Sticking with Bangladesh for a while, let’s see how many different factories each of the different retailers appears to have in that country.


simple report

That works okay-ish, but we could tidy the results up little. We could sort the results by clicking on the count column header in the table, but we could also the the ORDER BY query limit to order the results (ASC for ascending order, DESC for descending). We can also change the LABEL that appears in the calculated column heading.


tidied report

As well as viewing the results of the query as a table, if the data is in the right form, we may be able to get a chart view of it.

chart preview

Remember, running the query also generates links to HTML table or CSV versions of the resulting data set.

As you get more confident writing queries, you might find they increase in complexity. For example, in Bangladesh, how many factories are on the supplier list of each manufacturer in each City?


data cleaning issue

Note that as we ask these more complicated queries – as in this case, where we are grouping by two elements (the supplier and the city) – we start stressing the data more; and as we stress the data more, we may start to find more areas where we may have data quality issues, or where further cleaning of the data is required.

In the above case, we might want to probe why there are two sets of results for Varner-Gruppen in Gazipur?

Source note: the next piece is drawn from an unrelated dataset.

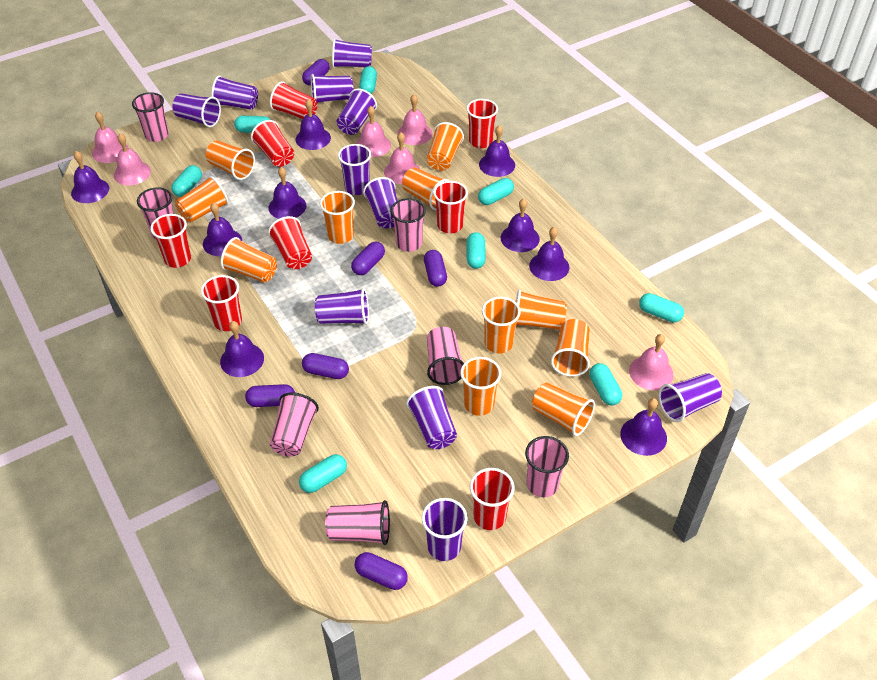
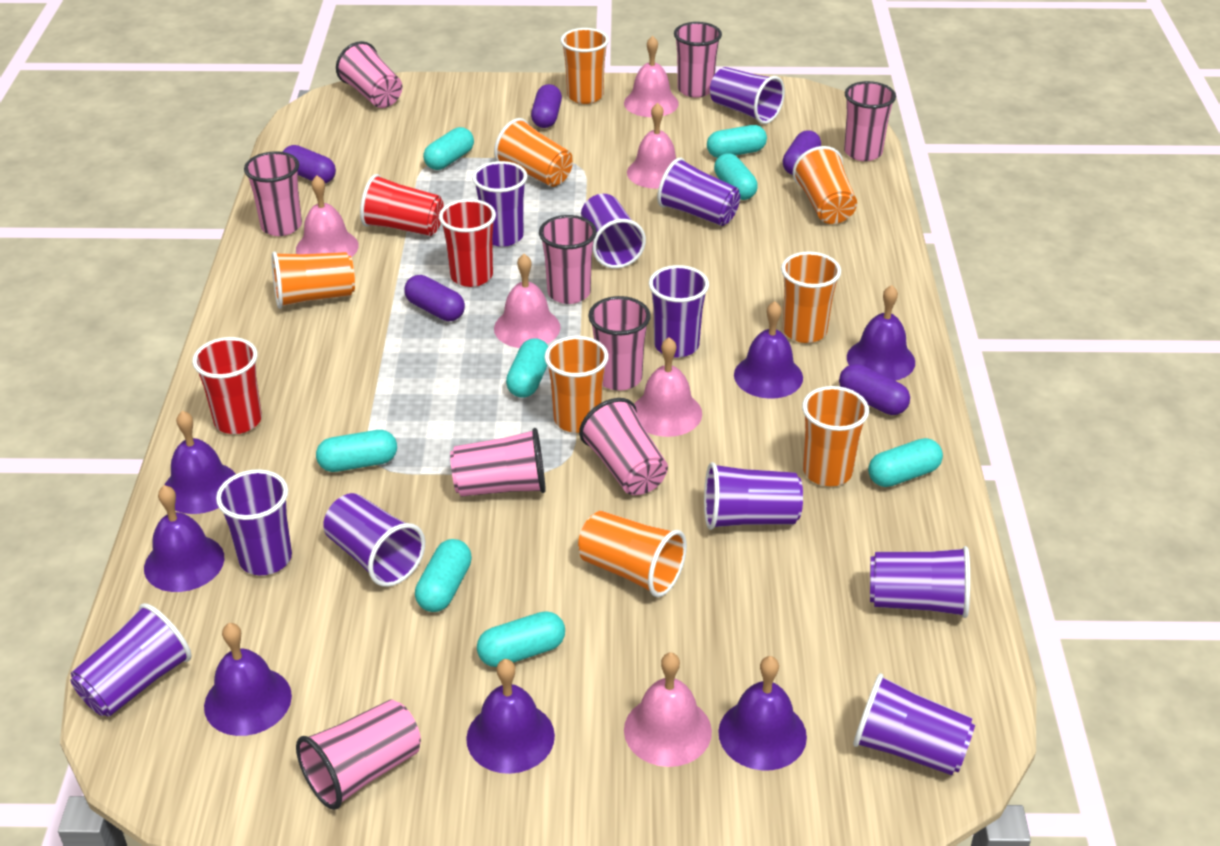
orange cup: 11 -> 8
pink cup: 7 -> 9
purple bell: 9 -> 7
purple capsule: 6 -> 5
red cup: 8 -> 3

SELECT C, H, D WHERE UPPER(K)='BANGLADESH' AND C='Varner-Gruppen' AND H = "Gazipur"

data cleansing issue?

Hmm… only five results? maybe some of the cells actually contain white space as well as the city name? We can get around this by looking not for an exact string match on the city name, but instead looking to see if the cell value in the spreadsheet CONTAINS the search string we are looking for:


try a contains

That looks a little more promising although it does suggest we may need to do a bit of tidying on the dataset, which is what a tool such as OpenRefine is ideal for… But that would be the subject of another post…

What you might also realise from running these queries is how the way you model your data in a database or a spreadsheet – for example, what columns you decide to use and what values you put into those columns – may directly influence the sorts of questions you can ask of it.


In this post, we have seen how data stored in a Google Spreadsheet can be queried as if it were stored in a database. Queries can be used to generate views that represent a subset of all the data in a particular spreadsheet sheet (sic). As well as interactive tables and even chart views over the data that these queries return, we can create HTML table views or even CSV file representations of the data, each with their own URL.

As well as selecting individual columns and rows from the dataset, we can also use queries to generate simple reports over the data, such as splitting it into groups and counting the number of results in each group.

Although it represents a cut down version of the SQL query language, the Google Query Language is still very powerful. To see the full extent of what it can do, check out the Google Query Language documentation.